- _To do_:
Retype the passage of the Maven build thread below, word for word, between "Patrick: per my" and "parent project do.", inclusive.

+++ Text under study

Compiling one module (after building/installing its dependencies) seems
like the sort of thing that should be possible, and I don't see why my
previously-documented attempt is failing.

re: Marcelo's comment about "missing the 'spark-parent' project", I saw
that error message too and tried to ascertain what it could mean. Why would
`network/shuffle` need something from the parent project? AFAICT
`network/common` has the same references to the parent project as
`network/shuffle` (namely just a  block in its POM), and yet I can
`mvn install -pl` the former but not the latter. Why would this be? One
difference is that `network/shuffle` has a dependency on another module,
while `network/common` does not.

Does Maven not let you build modules that depend on *any* other modules
without building *all* modules, or is there a way to do this that we've not
found yet?

Patrick: per my response to Marcelo above, I am trying to avoid having to
compile and package a bunch of stuff I am not using, which both `mvn
package` and `mvn install` on the parent project do.





On Tue Dec 02 2014 at 3:45:48 PM Marcelo Vanzin  wrote:

> On Tue, Dec 2, 2014 at 2:40 PM, Ryan Williams
>  wrote:
> > Following on Mark's Maven examples, here is another related issue I'm
> > having:
> >
> > I'd like to compile just the `core` module after a `mvn clean`, without
> > building an assembly JAR first. Is this possible?
>
> Out of curiosity, may I ask why? What's the problem with running "mvn
> install -DskipTests" first (or "package" instead of "install",
> although I generally do the latter)?
>
> You can probably do what you want if you manually build / install all
> the needed dependencies first; you found two, but it seems you're also
> missing the "spark-parent" project (which is the top-level pom). That
> sounds like a lot of trouble though, for not any gains that I can
> see... after the first build you should be able to do what you want
> easily.

++++++
+++ Dataset section

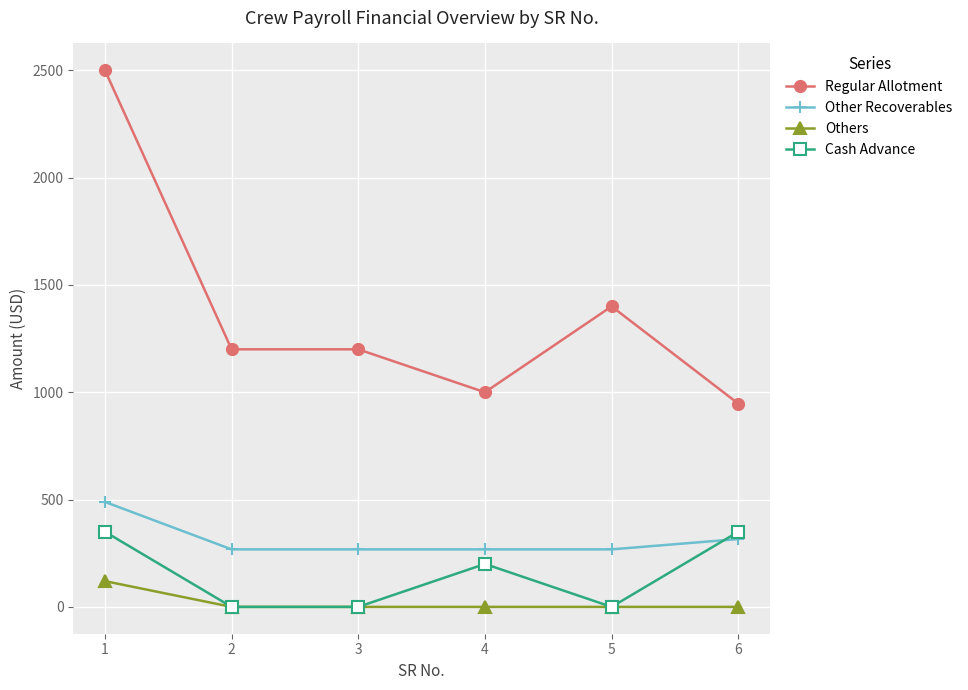

What is the lowest value of the Regular Allotment series?

947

++++++

- _Reply_:
Patrick: per my response to Marcelo above, I am trying to avoid having to
compile and package a bunch of stuff I am not using, which both `mvn
package` and `mvn install` on the parent project do.